By Andrea Swalec | April 12, 2013 7:35am

SOHO — Chef Philip Guardione spends his days on Prince and Spring streets, but you won't catch him buying ingredients at Dean & DeLuca.

Only foods specially shipped from his homeland of Sicily pass the test for the man in the kitchen at Piccola Cucina Enoteca at 184 Prince St., as well as at his new spinoff eatery Piccola Cucina Osteria, located at 196 Spring St.

Three to four times a week, Guardione, a 31-year-old Sicily native, receives shipments of cheese, produce, oil, fresh fish and more.

"Everything tastes different. The ocean is different. It has more salt. The fish tastes different," he explained. "We import everything, even the people," he added, pointing to the all-Italian staff in the tiny Spring Street restaurant's open kitchen.

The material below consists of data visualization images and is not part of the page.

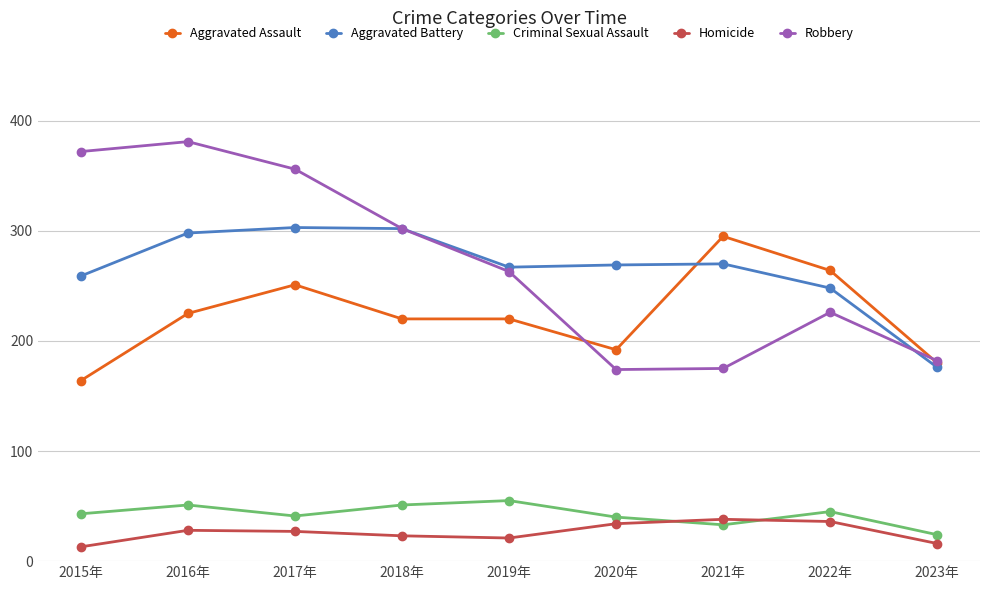

Which series has the widest spread of values?

Robbery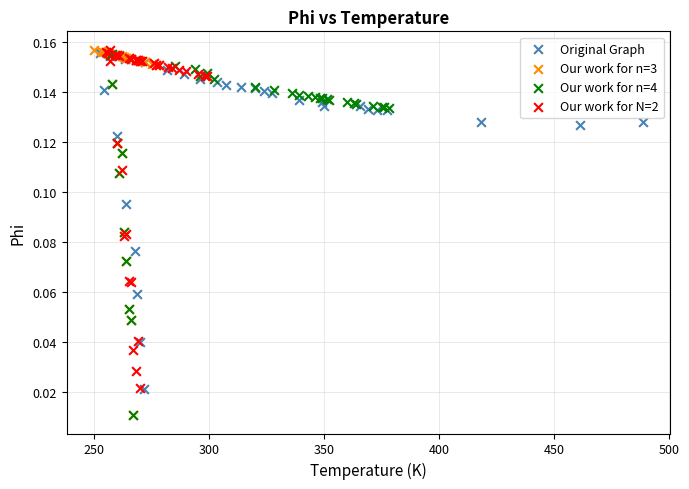

Which series has the widest spread of Y values?

Our work for n=3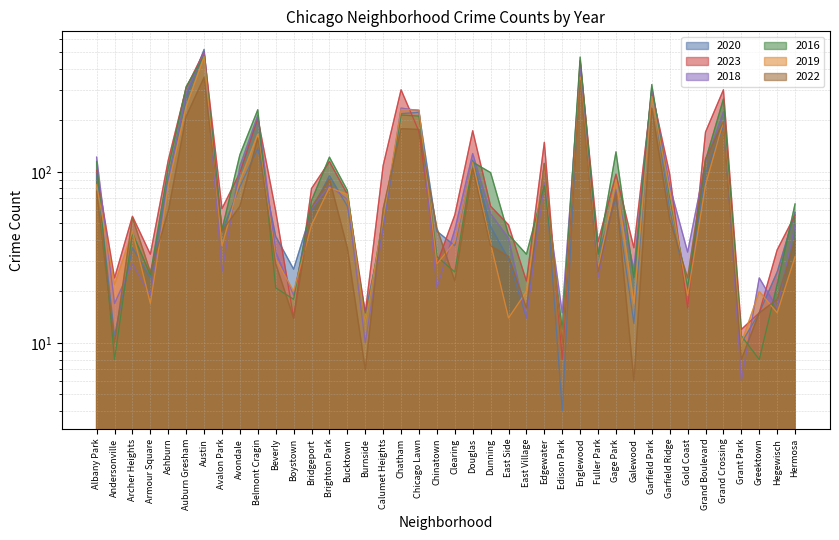

Between which two adjacent categories do 2023 and 2016 first intersect?

Albany Park and Andersonville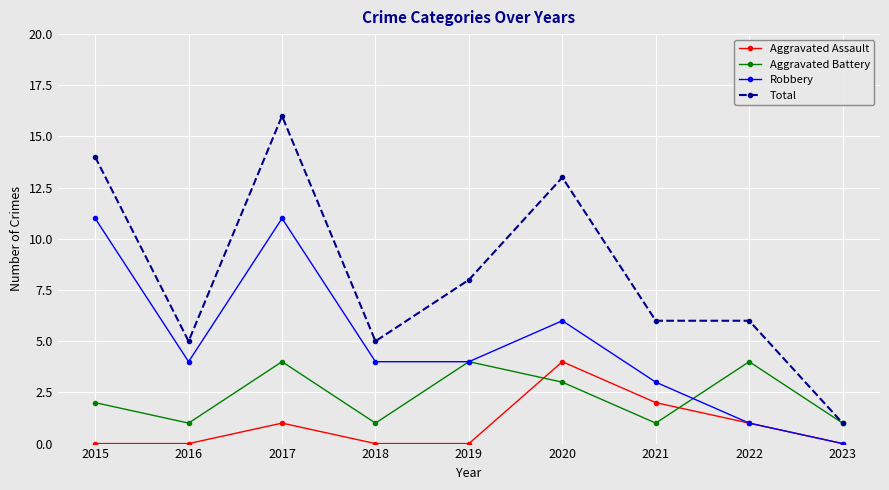

What is the total value across all series at 2018?

10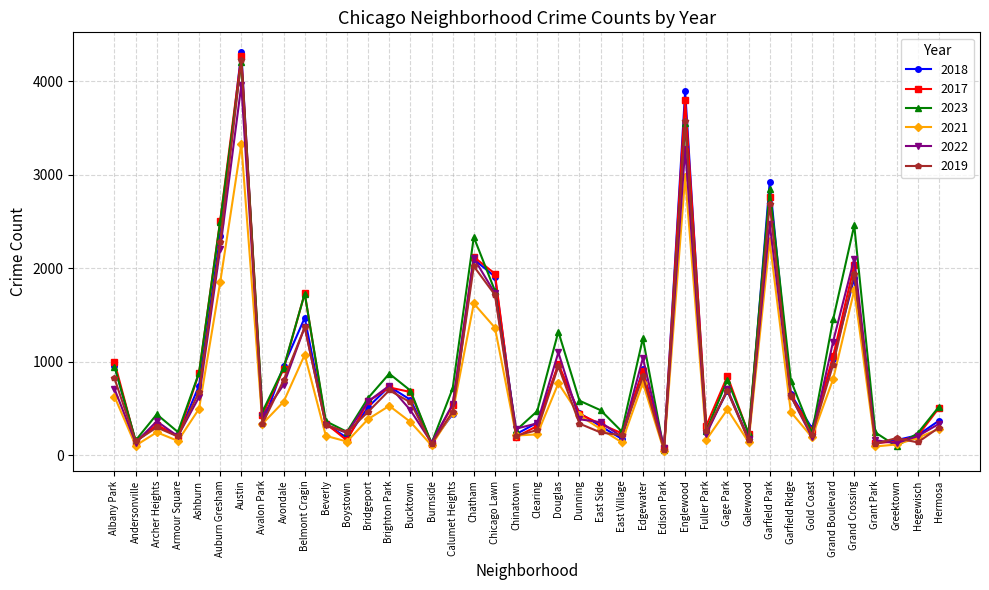

Does the chart display data point markers on the line(s)?

Yes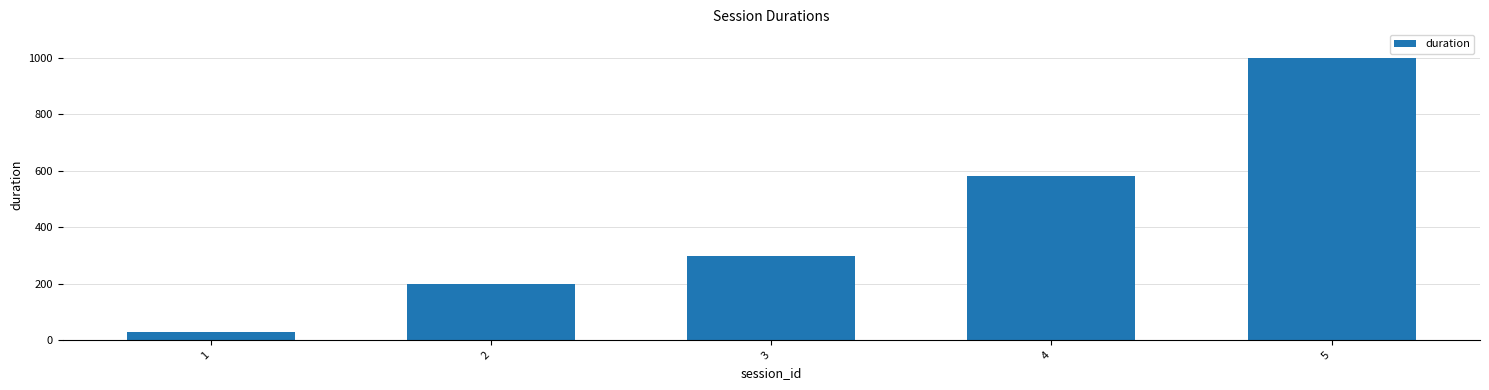

Which label corresponds to the largest value in the chart?

5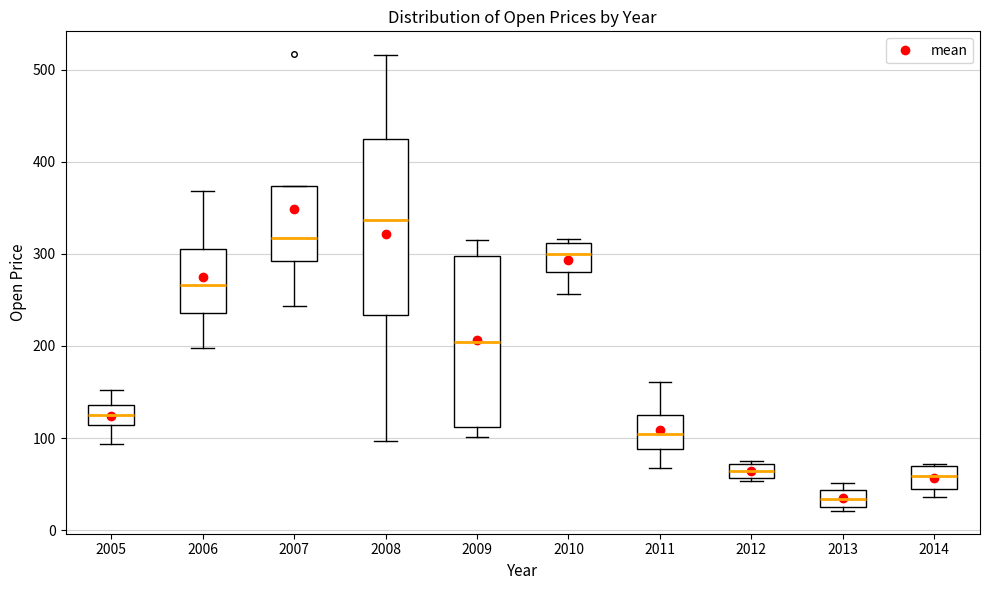

Where is the lower edge of the box at x = 2010 on the y-axis? The values are not printed on the chart, so give them approximately, as read against the axis.

280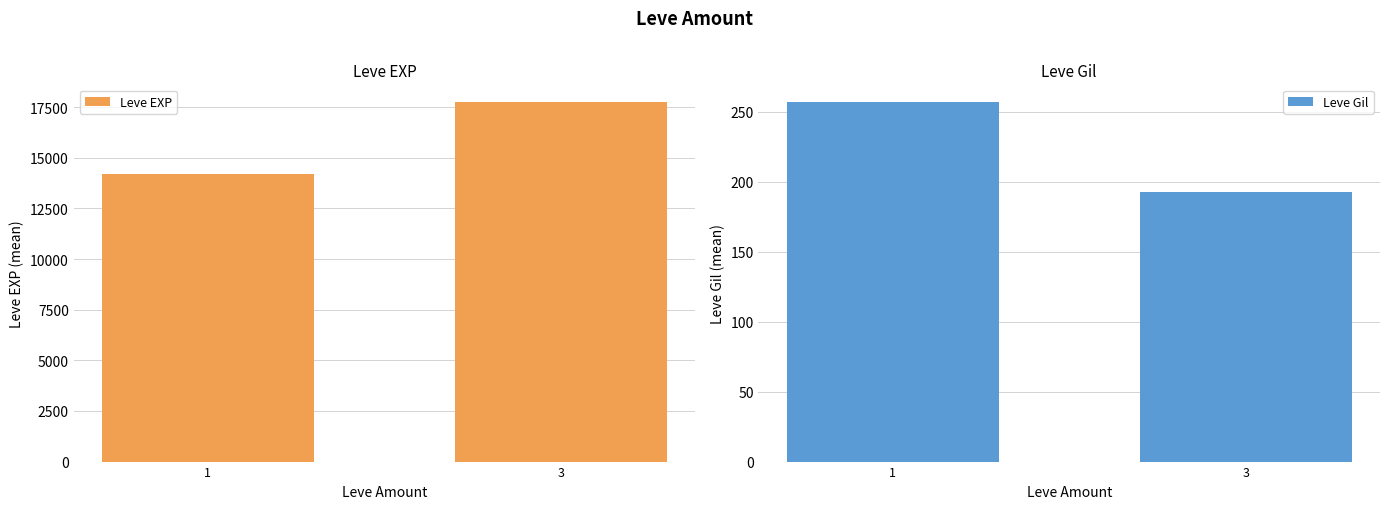

Does the chart contain stacked bars?

No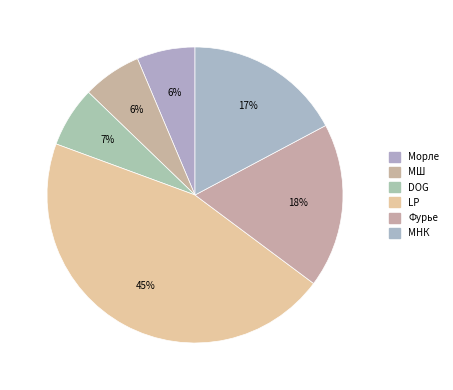

Count the number of slices in the pie.

6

Since opening the last weekend in March, Piccola Cucina Osteria has served traditional Sicilian entrees — a slight departure from the small plates and tapas-like items served at its Prince Street counterpart, which opened in May 2009, Milan-born manager Davide Poggi said.

"There is for a younger crowd," he said of the Enoteca. "Here it's more classic."

Fresh pasta dishes at the casual, 28-seat restaurant include pasta alle sarde with Sicilian sardines, pine nuts, raisins and wild fennel, and run anywhere from $14 to $24 each.

The wine list showcases selections from Sicily and Tuscany.

Guardione said he hopes to provide the same level of dining at Piccola Cucina Osteria that he created at Piccola Cucina Enoteca, which won a Michelin Bib Gourmand award in 2012 for providing good cuisine with good value.

"I want to bring the same as before — quality, design and service," he said.